■ About this exercise
Ignoring the images, restate the records below word for word.

■ Material to process
'''

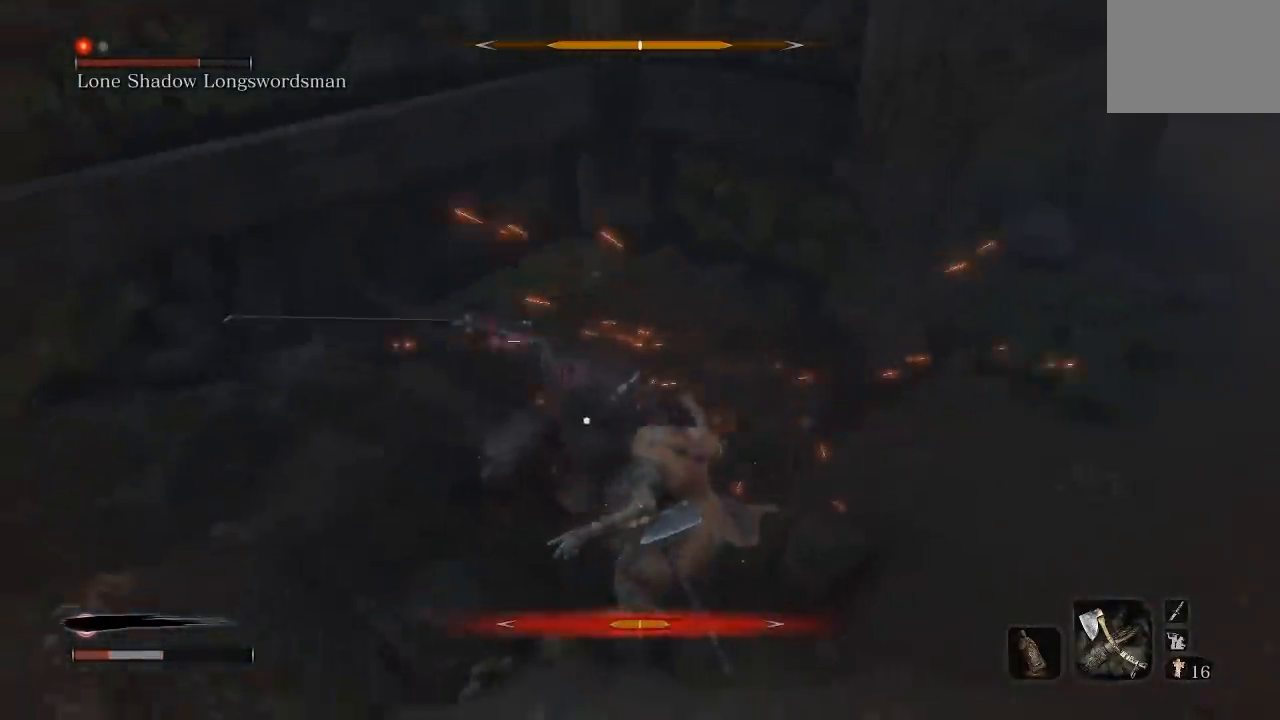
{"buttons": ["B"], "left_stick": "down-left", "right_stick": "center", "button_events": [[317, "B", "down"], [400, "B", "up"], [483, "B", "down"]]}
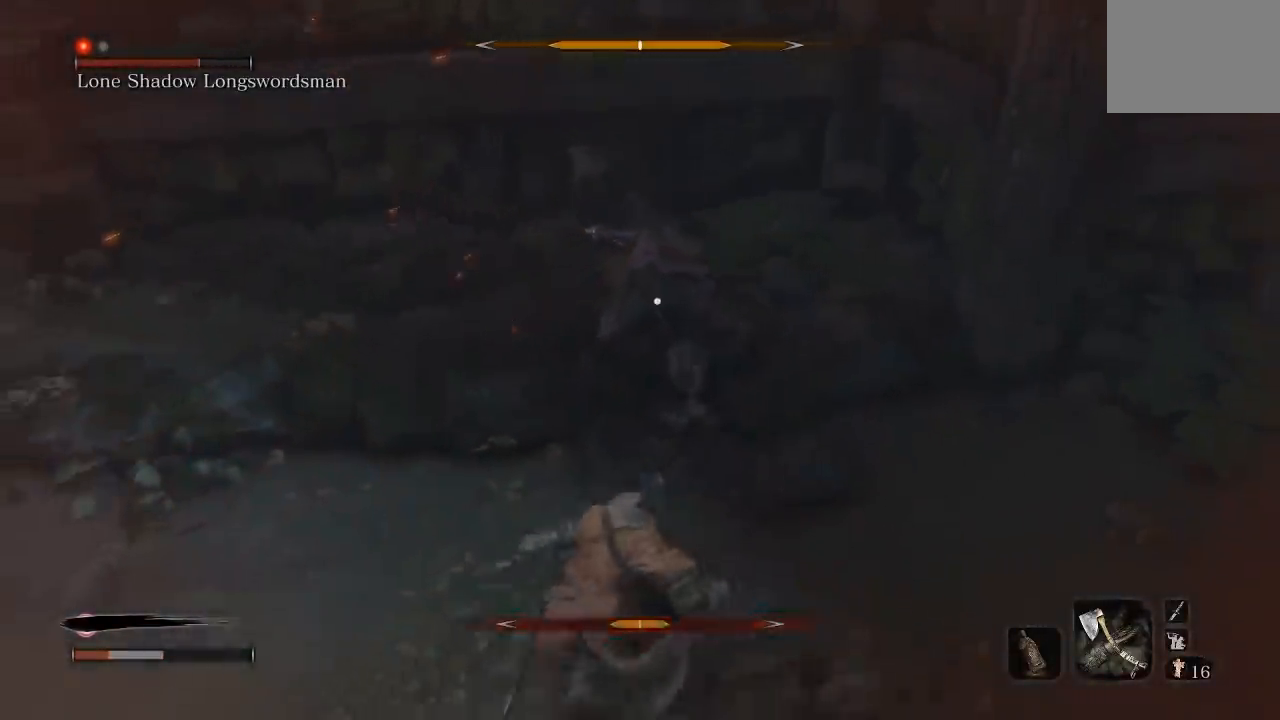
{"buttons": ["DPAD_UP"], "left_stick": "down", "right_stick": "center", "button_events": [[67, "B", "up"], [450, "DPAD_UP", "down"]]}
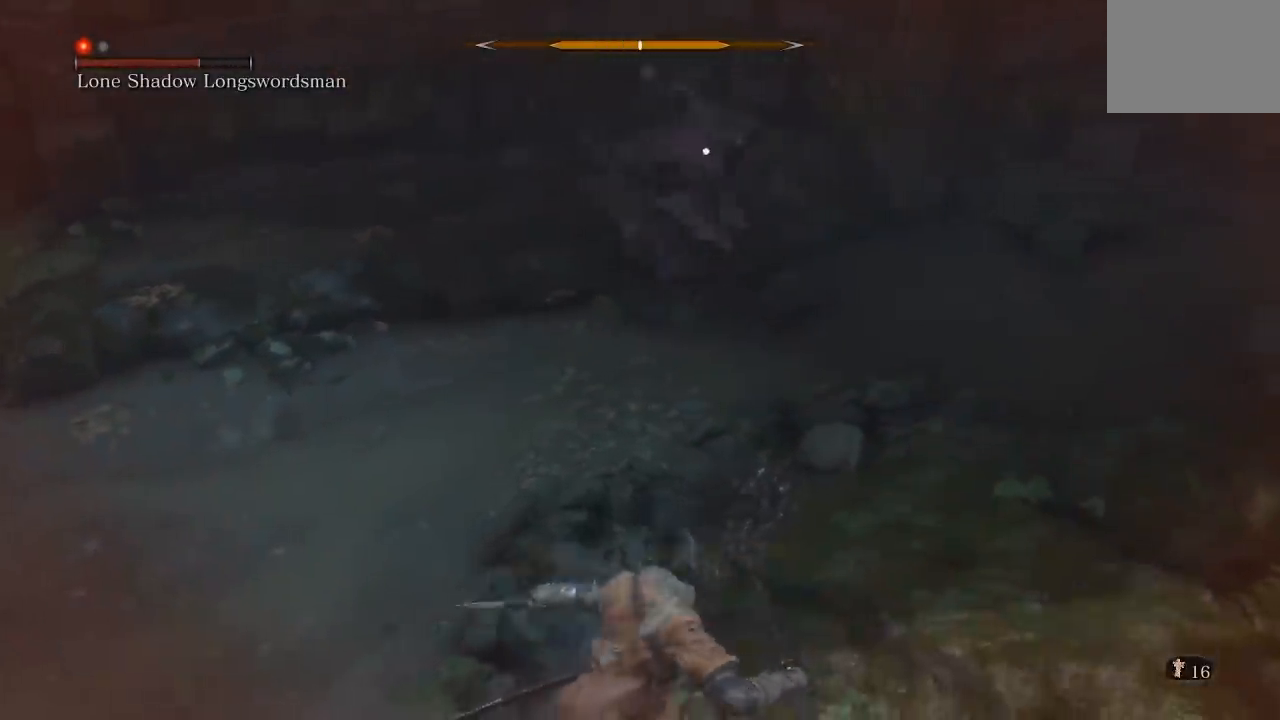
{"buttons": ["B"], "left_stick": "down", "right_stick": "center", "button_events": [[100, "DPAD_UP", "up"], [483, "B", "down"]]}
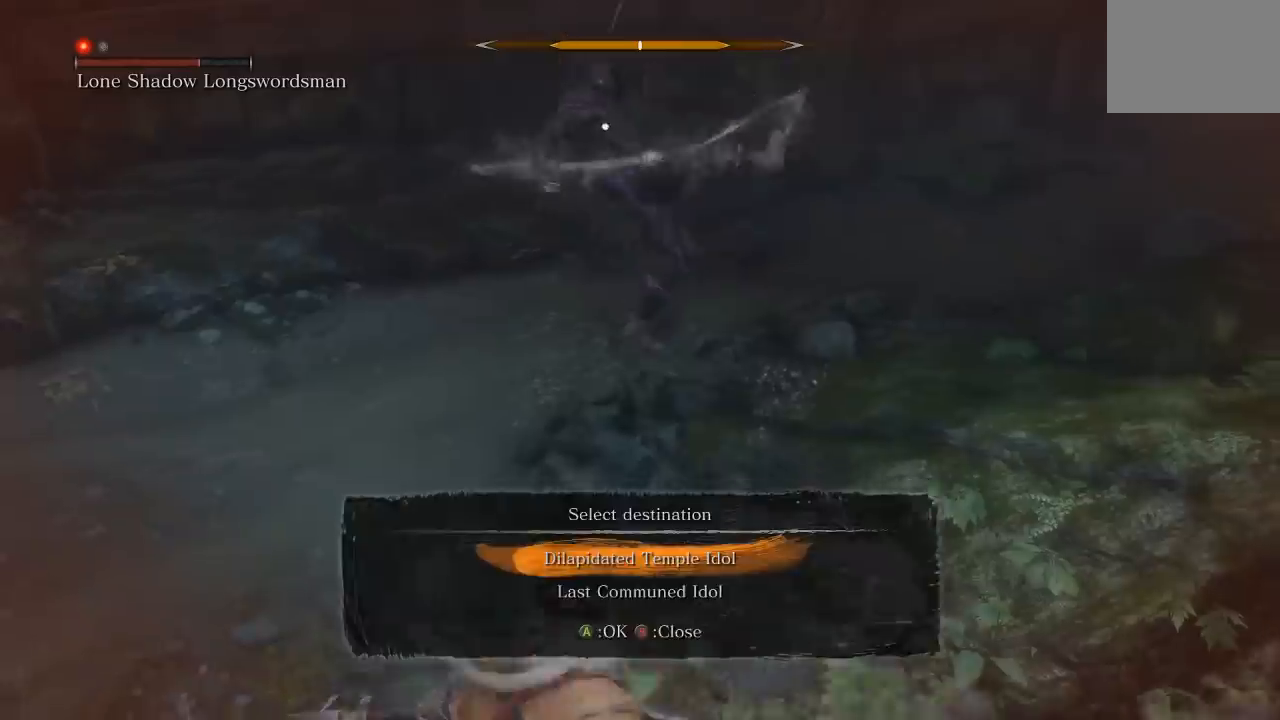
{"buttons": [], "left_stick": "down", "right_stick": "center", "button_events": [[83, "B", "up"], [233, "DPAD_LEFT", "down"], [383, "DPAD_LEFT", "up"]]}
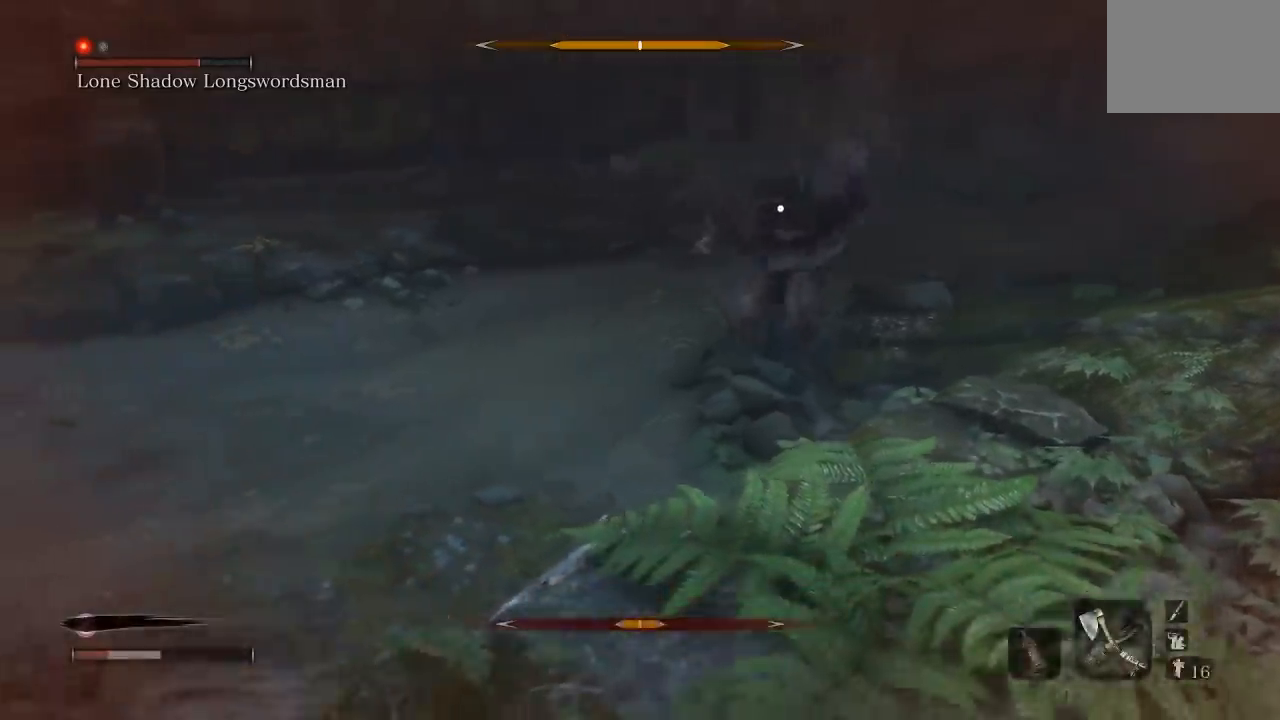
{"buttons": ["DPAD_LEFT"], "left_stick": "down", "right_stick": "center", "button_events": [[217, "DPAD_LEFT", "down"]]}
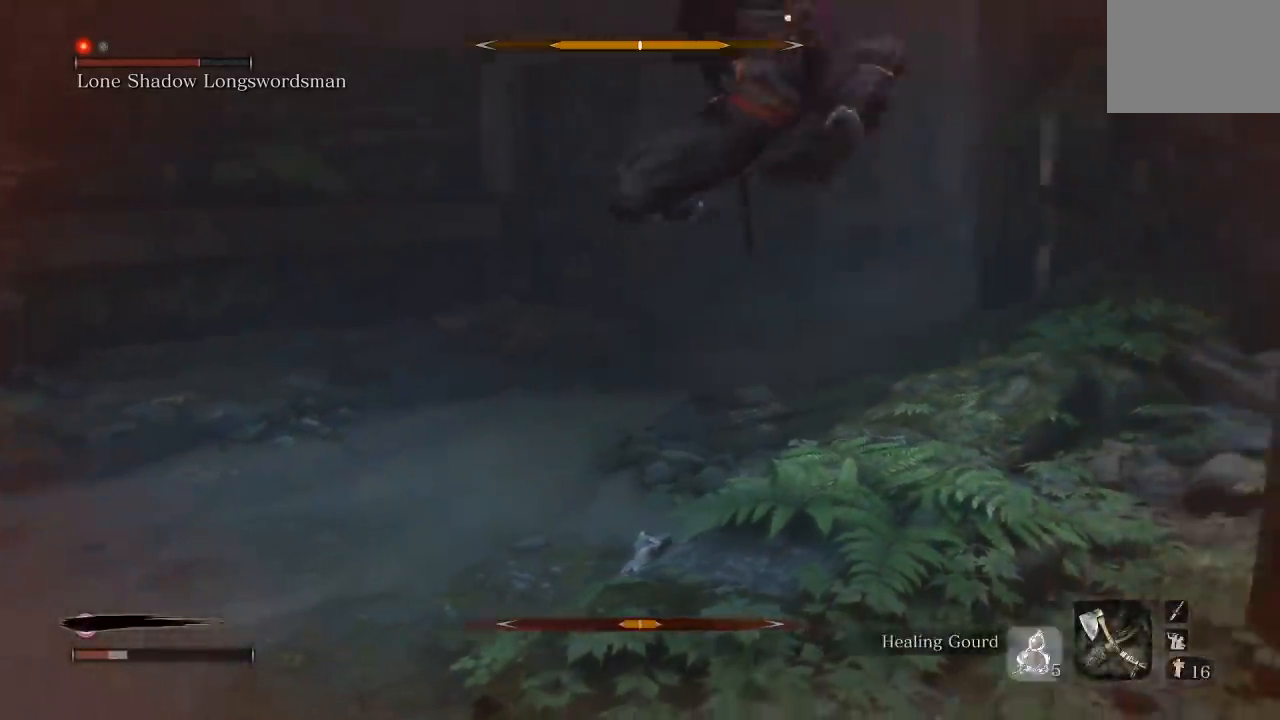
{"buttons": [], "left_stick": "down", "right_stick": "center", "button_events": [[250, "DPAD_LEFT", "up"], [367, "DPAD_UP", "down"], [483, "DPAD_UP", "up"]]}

'''

■ Worked solution
{"buttons": ["B"], "left_stick": "down-left", "right_stick": "center", "button_events": [[317, "B", "down"], [400, "B", "up"], [483, "B", "down"]]}
{"buttons": ["DPAD_UP"], "left_stick": "down", "right_stick": "center", "button_events": [[67, "B", "up"], [450, "DPAD_UP", "down"]]}
{"buttons": ["B"], "left_stick": "down", "right_stick": "center", "button_events": [[100, "DPAD_UP", "up"], [483, "B", "down"]]}
{"buttons": [], "left_stick": "down", "right_stick": "center", "button_events": [[83, "B", "up"], [233, "DPAD_LEFT", "down"], [383, "DPAD_LEFT", "up"]]}
{"buttons": ["DPAD_LEFT"], "left_stick": "down", "right_stick": "center", "button_events": [[217, "DPAD_LEFT", "down"]]}
{"buttons": [], "left_stick": "down", "right_stick": "center", "button_events": [[250, "DPAD_LEFT", "up"], [367, "DPAD_UP", "down"], [483, "DPAD_UP", "up"]]}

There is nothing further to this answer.